• [Your instructions]:
Rewrite the passage on U.S. airline flight schedules below, starting at "While the numbers" and ending at "demand to travel.", with "airline executives" replaced by "airline leaders".

American is Increasing flights at a more aggressive pace than its competitor United, which is ramping up its July schedule to 25% of what it flew during the same month in 2019.

Still, all U.S. airlines are cautiously optimistic more people will book flights this summer because passenger levels have been steadily increasing. In April, American averaged 32,154 passengers a day. From May 1 through the 23 its daily customer level more than doubled to 78,178, then jumped to 110,330 a day from May 24 to May 29.

While the numbers are encouraging, passenger levels in the U.S. remain extremely depressed due to the Covid-19 pandemic prompting millions of Americans to cancel trips or avoiding booking flights. According to the Transportation Security Administration, the number of passengers and airline crew members screened at U.S. airports is down more than 85% compared to the same time a year ago.

Are airlines getting ahead of themselves and bringing back too many flights too soon? With carriers still burning through tens of millions of dollars every day, airline executives say they are being judicious in their planning. They are also quick to point out more cities and states in the U.S. are opening up following Covid-19 shelter in place orders so there is pent up demand to travel.

• [Dataset content]:

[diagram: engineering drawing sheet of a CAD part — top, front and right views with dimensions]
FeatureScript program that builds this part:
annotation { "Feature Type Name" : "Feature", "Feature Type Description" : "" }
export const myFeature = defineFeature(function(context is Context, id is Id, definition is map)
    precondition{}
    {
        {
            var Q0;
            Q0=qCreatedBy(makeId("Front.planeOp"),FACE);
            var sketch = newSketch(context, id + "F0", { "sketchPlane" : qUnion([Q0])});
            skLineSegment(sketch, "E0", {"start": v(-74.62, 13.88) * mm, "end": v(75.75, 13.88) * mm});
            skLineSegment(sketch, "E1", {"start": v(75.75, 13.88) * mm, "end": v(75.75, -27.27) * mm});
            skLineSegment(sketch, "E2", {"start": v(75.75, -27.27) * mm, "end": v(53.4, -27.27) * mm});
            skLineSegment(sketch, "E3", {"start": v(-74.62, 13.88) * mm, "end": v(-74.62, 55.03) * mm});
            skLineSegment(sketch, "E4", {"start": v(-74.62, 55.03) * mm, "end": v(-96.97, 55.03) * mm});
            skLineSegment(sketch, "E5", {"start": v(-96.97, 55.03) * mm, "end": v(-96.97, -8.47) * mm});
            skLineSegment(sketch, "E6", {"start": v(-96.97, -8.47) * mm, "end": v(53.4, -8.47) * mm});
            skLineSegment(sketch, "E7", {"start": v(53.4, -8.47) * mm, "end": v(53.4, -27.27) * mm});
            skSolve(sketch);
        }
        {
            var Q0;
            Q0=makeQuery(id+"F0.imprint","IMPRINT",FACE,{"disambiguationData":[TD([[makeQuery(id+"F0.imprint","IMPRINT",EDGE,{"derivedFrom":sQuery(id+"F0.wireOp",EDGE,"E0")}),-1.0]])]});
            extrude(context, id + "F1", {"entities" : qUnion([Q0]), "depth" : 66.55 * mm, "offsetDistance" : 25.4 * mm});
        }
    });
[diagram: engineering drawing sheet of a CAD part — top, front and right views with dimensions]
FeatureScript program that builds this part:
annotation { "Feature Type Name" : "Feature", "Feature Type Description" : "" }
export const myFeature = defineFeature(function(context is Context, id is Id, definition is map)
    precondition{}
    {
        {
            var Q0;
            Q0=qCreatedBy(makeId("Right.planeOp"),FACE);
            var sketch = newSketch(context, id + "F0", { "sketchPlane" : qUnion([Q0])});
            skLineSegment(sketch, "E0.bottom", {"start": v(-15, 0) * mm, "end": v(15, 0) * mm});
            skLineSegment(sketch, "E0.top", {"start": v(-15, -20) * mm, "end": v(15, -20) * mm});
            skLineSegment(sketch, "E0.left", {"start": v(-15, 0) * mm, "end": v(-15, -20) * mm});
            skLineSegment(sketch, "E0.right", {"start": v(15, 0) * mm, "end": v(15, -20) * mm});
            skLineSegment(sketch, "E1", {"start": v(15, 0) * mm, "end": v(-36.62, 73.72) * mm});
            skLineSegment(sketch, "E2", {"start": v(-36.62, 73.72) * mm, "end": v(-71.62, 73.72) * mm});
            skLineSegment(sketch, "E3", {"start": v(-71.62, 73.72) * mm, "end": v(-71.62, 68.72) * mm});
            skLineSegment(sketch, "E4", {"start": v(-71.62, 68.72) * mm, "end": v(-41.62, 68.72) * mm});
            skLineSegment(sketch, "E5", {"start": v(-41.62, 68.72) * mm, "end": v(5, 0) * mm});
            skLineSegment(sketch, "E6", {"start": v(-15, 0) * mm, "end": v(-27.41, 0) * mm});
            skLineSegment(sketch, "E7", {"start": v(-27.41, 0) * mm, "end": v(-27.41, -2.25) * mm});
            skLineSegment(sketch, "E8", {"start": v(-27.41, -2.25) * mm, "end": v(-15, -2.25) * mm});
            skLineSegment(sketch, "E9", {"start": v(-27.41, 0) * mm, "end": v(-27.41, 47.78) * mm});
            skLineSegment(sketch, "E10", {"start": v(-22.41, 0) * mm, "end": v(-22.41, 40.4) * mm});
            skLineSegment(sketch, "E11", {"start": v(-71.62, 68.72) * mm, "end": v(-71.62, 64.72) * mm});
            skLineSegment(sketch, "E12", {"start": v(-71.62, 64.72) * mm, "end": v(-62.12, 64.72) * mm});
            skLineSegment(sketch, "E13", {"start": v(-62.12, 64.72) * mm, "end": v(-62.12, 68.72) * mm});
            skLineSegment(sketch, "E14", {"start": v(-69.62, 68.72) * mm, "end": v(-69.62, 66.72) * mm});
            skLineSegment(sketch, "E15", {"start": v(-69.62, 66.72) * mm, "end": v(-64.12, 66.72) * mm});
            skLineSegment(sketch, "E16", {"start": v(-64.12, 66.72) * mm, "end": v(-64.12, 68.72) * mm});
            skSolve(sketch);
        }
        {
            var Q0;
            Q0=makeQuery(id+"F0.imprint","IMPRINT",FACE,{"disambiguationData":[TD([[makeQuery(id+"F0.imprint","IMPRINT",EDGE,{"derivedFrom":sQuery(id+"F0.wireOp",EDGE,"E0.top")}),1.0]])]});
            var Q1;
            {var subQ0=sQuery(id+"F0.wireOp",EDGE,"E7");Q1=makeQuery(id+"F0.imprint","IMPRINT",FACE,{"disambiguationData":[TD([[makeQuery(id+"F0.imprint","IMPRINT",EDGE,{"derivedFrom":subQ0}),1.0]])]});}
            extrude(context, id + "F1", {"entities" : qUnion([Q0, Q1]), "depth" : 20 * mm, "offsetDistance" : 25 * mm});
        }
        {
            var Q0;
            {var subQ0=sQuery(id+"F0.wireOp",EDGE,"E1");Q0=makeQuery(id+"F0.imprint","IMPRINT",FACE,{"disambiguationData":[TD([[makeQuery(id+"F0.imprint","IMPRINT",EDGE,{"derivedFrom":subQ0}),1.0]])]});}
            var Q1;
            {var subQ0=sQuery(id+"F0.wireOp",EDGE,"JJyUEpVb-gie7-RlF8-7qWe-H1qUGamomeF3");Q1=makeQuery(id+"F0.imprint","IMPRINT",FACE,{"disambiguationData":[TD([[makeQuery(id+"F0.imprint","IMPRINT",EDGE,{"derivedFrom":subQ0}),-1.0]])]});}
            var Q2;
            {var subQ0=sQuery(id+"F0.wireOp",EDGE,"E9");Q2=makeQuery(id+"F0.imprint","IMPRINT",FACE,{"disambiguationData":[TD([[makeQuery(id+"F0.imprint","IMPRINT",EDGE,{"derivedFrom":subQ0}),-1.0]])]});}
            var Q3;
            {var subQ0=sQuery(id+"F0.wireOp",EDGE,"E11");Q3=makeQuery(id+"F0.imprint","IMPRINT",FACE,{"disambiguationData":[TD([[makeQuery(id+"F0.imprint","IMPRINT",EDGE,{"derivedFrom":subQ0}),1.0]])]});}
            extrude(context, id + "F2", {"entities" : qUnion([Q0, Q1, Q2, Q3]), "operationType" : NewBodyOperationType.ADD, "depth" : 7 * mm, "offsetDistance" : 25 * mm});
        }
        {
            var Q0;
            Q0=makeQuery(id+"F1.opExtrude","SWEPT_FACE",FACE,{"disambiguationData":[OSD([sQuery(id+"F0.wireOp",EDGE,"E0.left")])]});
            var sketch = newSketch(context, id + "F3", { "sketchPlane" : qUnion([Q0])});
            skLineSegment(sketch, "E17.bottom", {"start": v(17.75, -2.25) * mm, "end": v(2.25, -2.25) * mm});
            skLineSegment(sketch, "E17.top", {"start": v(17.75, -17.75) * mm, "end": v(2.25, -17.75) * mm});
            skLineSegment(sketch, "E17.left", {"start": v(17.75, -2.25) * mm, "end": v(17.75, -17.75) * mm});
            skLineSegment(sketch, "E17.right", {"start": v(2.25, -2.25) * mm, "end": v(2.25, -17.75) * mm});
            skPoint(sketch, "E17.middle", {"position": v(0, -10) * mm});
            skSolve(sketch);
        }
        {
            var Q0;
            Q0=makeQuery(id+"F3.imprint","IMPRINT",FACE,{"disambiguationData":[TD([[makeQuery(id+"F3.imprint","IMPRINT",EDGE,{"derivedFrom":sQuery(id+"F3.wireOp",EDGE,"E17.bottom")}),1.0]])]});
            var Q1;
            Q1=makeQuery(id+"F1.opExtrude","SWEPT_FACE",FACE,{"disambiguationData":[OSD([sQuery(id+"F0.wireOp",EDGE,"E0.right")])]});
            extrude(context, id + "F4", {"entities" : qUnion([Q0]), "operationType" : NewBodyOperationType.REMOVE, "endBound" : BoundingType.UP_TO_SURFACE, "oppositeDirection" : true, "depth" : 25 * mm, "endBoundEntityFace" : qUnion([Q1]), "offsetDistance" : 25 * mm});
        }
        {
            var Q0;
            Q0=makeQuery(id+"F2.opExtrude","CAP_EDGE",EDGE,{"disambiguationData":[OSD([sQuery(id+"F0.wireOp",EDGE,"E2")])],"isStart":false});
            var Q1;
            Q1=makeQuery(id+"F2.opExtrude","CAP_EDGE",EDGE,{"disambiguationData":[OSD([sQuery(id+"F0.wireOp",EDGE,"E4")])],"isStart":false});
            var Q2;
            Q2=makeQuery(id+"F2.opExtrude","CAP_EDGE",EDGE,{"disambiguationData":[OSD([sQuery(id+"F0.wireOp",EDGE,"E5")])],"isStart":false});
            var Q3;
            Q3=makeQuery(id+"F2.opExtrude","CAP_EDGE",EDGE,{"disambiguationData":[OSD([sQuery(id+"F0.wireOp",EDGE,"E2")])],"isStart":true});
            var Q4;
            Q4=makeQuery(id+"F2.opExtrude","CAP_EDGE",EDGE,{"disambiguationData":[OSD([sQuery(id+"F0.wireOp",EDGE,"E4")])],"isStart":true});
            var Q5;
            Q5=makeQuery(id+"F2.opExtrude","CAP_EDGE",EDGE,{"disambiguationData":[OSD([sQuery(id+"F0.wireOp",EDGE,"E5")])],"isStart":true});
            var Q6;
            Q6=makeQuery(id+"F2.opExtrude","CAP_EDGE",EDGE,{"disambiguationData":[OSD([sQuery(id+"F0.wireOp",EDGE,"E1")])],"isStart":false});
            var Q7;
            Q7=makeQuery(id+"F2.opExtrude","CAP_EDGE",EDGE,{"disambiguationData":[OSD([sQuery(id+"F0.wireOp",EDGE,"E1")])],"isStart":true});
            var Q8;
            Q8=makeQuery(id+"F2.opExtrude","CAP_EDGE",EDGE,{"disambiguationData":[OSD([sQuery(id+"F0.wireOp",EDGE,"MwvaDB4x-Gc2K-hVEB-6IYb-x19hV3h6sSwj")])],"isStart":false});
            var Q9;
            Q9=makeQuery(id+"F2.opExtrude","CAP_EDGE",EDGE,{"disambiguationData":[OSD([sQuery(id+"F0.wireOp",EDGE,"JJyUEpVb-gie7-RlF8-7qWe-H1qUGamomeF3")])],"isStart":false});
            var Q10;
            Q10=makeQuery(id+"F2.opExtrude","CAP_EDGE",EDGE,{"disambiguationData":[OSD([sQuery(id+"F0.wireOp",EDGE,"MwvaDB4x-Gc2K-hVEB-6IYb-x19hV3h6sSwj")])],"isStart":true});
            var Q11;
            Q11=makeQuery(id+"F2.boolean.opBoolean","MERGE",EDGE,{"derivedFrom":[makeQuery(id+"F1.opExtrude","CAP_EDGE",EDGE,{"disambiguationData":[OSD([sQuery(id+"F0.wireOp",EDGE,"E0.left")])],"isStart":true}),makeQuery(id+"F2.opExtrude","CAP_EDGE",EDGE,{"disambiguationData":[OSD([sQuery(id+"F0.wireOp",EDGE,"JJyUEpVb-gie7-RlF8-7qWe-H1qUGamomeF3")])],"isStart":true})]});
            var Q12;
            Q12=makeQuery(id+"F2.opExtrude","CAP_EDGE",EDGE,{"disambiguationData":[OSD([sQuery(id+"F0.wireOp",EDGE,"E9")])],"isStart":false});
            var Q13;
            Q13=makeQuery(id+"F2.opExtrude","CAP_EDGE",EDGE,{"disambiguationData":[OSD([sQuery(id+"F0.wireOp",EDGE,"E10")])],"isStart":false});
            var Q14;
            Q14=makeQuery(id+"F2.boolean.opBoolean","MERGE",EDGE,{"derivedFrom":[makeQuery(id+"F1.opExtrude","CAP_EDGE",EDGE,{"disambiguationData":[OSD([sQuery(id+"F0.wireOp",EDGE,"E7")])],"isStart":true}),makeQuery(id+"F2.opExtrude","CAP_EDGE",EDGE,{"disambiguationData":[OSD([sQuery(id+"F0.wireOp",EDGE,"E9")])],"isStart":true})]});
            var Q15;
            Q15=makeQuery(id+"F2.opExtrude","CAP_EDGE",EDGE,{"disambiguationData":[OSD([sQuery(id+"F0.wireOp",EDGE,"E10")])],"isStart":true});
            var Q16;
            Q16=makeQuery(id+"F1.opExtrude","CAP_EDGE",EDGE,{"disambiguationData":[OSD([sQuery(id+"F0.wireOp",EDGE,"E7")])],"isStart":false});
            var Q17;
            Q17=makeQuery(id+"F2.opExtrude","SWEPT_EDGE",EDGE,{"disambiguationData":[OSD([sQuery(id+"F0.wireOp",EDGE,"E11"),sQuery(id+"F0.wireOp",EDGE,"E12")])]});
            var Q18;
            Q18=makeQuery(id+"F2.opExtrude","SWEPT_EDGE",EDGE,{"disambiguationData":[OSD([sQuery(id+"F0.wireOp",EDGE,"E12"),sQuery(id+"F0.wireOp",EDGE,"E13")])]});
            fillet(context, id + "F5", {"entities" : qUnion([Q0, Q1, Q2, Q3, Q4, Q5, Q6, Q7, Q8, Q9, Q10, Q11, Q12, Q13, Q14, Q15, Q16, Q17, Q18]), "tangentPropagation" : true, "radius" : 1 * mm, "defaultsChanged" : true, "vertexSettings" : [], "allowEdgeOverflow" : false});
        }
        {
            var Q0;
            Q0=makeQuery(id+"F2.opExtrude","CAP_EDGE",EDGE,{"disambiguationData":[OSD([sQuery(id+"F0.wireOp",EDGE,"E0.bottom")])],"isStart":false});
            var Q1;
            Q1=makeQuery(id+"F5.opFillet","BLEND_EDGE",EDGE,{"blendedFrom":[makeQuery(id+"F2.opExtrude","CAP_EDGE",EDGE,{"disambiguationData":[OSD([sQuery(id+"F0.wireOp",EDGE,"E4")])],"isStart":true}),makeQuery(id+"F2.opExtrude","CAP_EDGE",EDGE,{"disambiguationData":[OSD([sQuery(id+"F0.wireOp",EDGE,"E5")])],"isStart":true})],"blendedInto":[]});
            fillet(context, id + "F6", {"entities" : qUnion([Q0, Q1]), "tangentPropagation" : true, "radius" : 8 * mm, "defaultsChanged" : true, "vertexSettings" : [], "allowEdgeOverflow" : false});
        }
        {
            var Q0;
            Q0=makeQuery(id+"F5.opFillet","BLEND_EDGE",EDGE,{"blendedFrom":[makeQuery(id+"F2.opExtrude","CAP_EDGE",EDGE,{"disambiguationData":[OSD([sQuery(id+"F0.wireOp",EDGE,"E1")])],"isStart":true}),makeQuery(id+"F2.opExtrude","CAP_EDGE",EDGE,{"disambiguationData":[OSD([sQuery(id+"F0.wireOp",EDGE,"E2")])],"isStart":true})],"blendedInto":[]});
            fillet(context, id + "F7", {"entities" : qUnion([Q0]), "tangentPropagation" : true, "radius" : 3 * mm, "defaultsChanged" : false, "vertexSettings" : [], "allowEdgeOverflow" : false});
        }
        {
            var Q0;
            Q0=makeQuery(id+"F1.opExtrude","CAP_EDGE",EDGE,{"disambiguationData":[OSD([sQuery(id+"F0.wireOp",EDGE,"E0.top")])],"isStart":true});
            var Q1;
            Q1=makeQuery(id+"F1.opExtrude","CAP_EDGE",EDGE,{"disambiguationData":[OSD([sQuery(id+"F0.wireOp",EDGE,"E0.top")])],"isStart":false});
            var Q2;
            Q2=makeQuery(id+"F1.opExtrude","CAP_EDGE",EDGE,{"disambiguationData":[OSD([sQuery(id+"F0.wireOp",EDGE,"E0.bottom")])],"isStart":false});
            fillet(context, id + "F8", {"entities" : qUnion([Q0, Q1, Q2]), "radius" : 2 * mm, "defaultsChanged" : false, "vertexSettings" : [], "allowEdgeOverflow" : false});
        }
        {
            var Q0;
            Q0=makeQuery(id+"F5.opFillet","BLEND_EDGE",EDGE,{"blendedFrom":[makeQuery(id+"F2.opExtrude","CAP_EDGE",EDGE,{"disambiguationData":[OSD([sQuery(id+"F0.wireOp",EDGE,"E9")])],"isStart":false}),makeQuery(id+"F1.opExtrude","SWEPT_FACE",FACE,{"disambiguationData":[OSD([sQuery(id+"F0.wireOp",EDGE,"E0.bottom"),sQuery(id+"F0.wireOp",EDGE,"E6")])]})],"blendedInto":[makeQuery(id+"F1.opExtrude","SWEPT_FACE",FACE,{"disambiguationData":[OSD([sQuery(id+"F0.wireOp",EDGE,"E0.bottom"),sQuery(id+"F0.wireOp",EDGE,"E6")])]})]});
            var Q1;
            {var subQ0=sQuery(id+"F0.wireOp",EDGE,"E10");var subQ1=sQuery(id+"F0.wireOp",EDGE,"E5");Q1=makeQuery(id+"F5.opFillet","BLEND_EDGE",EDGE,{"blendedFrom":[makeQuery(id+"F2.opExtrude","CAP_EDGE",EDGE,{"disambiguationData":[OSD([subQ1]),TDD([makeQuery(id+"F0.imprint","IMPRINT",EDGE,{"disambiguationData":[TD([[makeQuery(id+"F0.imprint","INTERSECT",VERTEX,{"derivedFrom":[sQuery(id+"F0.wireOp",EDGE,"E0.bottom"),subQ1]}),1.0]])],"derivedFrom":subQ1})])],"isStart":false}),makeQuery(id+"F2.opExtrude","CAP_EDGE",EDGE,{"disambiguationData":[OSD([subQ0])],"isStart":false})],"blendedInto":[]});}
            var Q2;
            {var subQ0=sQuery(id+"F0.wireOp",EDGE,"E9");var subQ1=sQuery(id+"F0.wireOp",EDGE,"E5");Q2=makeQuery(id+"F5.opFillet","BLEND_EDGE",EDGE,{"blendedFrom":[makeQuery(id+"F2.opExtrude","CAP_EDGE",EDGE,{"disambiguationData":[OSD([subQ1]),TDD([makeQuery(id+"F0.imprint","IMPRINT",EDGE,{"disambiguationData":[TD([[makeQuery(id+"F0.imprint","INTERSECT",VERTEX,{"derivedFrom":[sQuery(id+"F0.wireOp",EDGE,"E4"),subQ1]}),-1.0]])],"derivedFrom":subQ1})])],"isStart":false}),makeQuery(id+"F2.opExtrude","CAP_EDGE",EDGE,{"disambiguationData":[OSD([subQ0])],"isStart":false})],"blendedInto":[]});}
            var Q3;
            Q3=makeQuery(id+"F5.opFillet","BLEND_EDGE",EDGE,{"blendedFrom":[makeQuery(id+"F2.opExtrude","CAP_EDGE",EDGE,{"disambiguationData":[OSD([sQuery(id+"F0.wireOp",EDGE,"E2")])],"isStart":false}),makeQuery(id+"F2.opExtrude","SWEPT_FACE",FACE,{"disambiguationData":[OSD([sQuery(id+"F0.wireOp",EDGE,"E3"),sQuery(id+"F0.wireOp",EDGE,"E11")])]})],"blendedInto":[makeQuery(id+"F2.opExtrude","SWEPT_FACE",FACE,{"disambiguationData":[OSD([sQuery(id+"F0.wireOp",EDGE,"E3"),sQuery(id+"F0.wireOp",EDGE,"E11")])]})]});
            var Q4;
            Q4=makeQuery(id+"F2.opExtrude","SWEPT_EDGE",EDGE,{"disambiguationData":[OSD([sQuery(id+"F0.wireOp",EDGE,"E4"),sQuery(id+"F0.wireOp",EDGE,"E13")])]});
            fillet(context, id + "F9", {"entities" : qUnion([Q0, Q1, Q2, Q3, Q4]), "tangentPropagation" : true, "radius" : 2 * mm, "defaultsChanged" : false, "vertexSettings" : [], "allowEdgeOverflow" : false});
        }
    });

• [Answer area]:
While the numbers are encouraging, passenger levels in the U.S. remain extremely depressed due to the Covid-19 pandemic prompting millions of Americans to cancel trips or avoiding booking flights. According to the Transportation Security Administration, the number of passengers and airline crew members screened at U.S. airports is down more than 85% compared to the same time a year ago.

Are airlines getting ahead of themselves and bringing back too many flights too soon? With carriers still burning through tens of millions of dollars every day, airline leaders say they are being judicious in their planning. They are also quick to point out more cities and states in the U.S. are opening up following Covid-19 shelter in place orders so there is pent up demand to travel.